Clinicians know that neither of these stereotypes accurately describes the majority of people with autism. Even so, for many years they themselves continued to describe autism as almost synonymous with intellectual disability, repeating the old statistic that up to 75 percent of people with autism have intelligence quotients (IQs) below 70.

New research is showing that that figure is vastly overstated. According to an epidemiological survey published in March, only 55 percent of children with autism have any kind of intellectual disability, and fewer than one in five have moderate-to-severe intellectual handicaps.

The study also challenges the traditional assumption that individuals who score much higher on performance IQ versus verbal IQ tend to be more socially impaired and have bigger heads.

Most of the children in the study have similar verbal and performance IQs, and the small number who have a slight disadvantage in verbal IQ are no more socially impaired than the rest, based on their scores on the Autism Diagnostic Observation Schedule, the gold standard assessment tool for autism.

The study, part of the U.K. Special Needs and Autism Project (SNAP), focused on 127 children aged 9 to 14 years old with an autism spectrum disorder. About half of the children have an IQ below 70, though the bulk of those scores are in the range of mild to moderate disability, the researchers found.

Slightly more girls than boys in the sample have an intellectual disability, perhaps reflecting the fact that autism is diagnosed less often in mildly affected girls than in girls with more severe disability. Since there are only 14 girls in the sample, though, it is difficult to judge.

Only 7.4 percent of children in the sample have IQ scores below 34, the cut-off for severe disability. However, fully one-quarter of the children in the study are of average intelligence, with a sliver scoring above 115.

The researchers note that those with higher IQs are most likely underrepresented in their study, which includes only children who have a medical diagnosis of autism and who receive assistance in school.

The real surprise in the data is that adaptive skills — social and emotional abilities needed to navigate daily life — are significantly lower than IQ scores among the children in the study.

This gap between intelligence and social functioning is particularly wide among those with higher IQs — a 35-point gap in some cases, proving once more that intelligence is not the best measure of ability to function in the world in children with autism.

Even so, the study goes a long way towards refuting pernicious assumptions about the abilities of children with autism. The findings once again remind us that old assumptions must be continually reexamined, and that the primary deficit in autism is not intellectual, but social.

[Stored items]

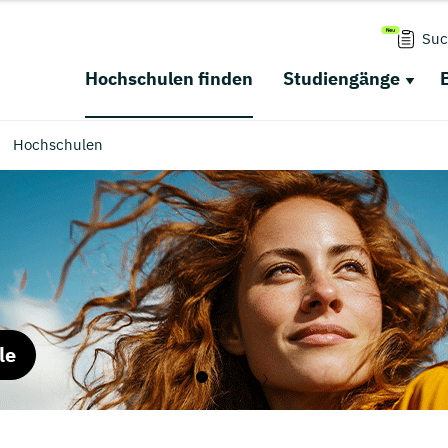
Suc
Hochschulen finden
Studiengänge
Hochschulen
le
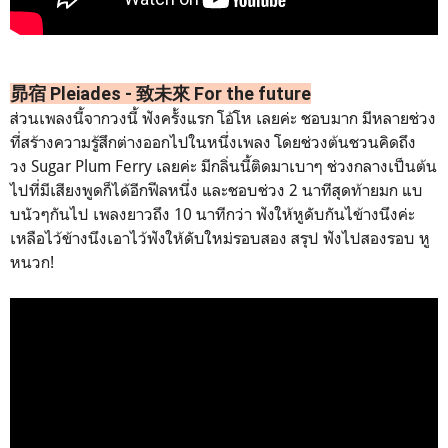
昴宿 Pleiades - 致未來 For the future
ส่วนเพลงนี้จากวงนี้ ฟังครั้งแรก โอ้โห เลยค่ะ ชอบมาก มีหลายช่วง
ที่สร้างความรู้สึกต่างออกไปในหนึ่งเพลง โดยช่วงต้นชวนคิดถึง
วง
Sugar Plum Ferry เลยค่ะ มีกลิ่นนี้ติดมาเบาๆ ช่วงกลางเป็นต้น
ไปที่มีเสียงพูดก็ได้อีกฟีลหนึ่ง
และชอบช่วง 2 นาทีสุดท้ายมก แบ
บนัวๆกันไป เพลงยาวถึง 10 นาทีกว่า ฟังให้หูดับกันไข้างนึงค่ะ
เหลือไว้ข้างนึงเอาไว้ฟังให้ดับใหม่รอบสอง สรุป ฟังไปสองรอบ หู
หนวก!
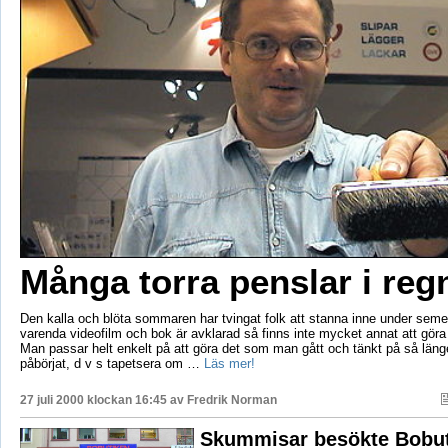
Många torra penslar i reg
Den kalla och blöta sommaren har tvingat folk att stanna inne under semes
varenda videofilm och bok är avklarad så finns inte mycket annat att göra ä
Man passar helt enkelt på att göra det som man gått och tänkt på så läng
påbörjat, d v s tapetsera om …
Läs mer!
27 juli 2000 klockan 16:45 av
Fredrik Norman
Skummisar besökte Bobu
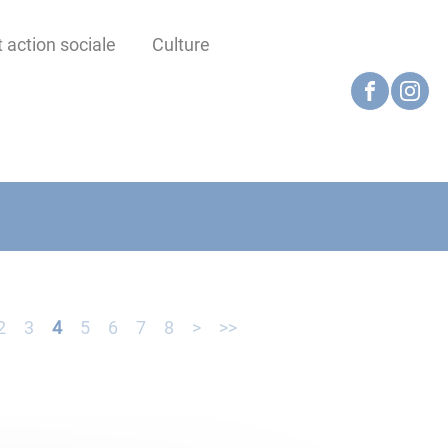
 action sociale
Culture
2
3
4
5
6
7
8
>
>>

ACTIVITY A: Which figures in the autism IQ text are stated as a percent? List every one.
ACTIVITY B: According to the autism IQ text, what age range did the children in the SNAP study fall into?
ACTIVITY C: Output the passage of the autism IQ text starting with "The researchers note" and going on through "assistance in school.".
None of the material is needed here.

WRITTEN ANSWER A:
75 percent
55 percent
7.4 percent

WRITTEN ANSWER B: They were 9 to 14 years old.

WRITTEN ANSWER C:
The researchers note that those with higher IQs are most likely underrepresented in their study, which includes only children who have a medical diagnosis of autism and who receive assistance in school.